Should Australian investors buy ASX or US stocks?

Most financial educators recommend holding both. The ASX offers franking credits and high dividend yields, while the US market provides superior technology exposure and broader diversification. Combining both gives you income efficiency and growth potential.

Are US stocks better than ASX stocks for long-term growth?

US technology stocks have significantly outperformed the ASX on capital growth over the past decade. However, when franking credits and dividends are factored in, the total return gap narrows considerably. Past outperformance does not guarantee future results.

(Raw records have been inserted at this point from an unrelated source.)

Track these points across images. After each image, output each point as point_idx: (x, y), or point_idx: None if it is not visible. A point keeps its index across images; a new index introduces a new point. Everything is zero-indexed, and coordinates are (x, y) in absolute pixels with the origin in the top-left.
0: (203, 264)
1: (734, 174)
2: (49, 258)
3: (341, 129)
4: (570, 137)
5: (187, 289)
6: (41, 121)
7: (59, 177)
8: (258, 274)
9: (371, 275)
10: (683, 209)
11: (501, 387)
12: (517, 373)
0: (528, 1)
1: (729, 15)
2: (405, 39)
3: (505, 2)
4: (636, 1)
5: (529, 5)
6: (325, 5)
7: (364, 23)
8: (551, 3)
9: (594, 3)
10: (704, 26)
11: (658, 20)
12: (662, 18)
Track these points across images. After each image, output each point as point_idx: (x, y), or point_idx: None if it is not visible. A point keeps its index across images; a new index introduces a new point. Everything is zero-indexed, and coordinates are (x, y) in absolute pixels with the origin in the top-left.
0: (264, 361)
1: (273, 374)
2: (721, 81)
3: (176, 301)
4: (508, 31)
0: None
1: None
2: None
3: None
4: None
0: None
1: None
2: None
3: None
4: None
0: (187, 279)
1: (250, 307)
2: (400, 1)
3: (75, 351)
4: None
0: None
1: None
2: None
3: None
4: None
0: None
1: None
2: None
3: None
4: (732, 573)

How do Australians invest in US stocks?

Australians can access US stocks directly through international brokers like Stake or Interactive Brokers, or through ASX-listed ETFs such as IVV (S&P 500) or NDQ (NASDAQ 100). The ETF route is simpler for beginners as it avoids currency conversion and complex tax reporting.

What is the currency risk of investing in US stocks from Australia?

Currency risk means that movements in the AUD/USD exchange rate affect the value of your US investments when converted back to Australian dollars. A falling AUD boosts your returns; a rising AUD reduces them. Currency-hedged ETFs are available for investors who want to eliminate this variable.

Do US stocks have franking credits?

No. Franking credits are unique to Australian-listed companies and are not available on US or other international stocks. This is one of the key reasons financial planners often recommend maintaining meaningful ASX exposure even for investors who want significant international diversification.


Disclaimer: This article is for educational purposes only and does not constitute financial advice. All investing involves risk, including the possible loss of capital. Please consider seeking advice from a licensed Australian financial adviser before making investment decisions.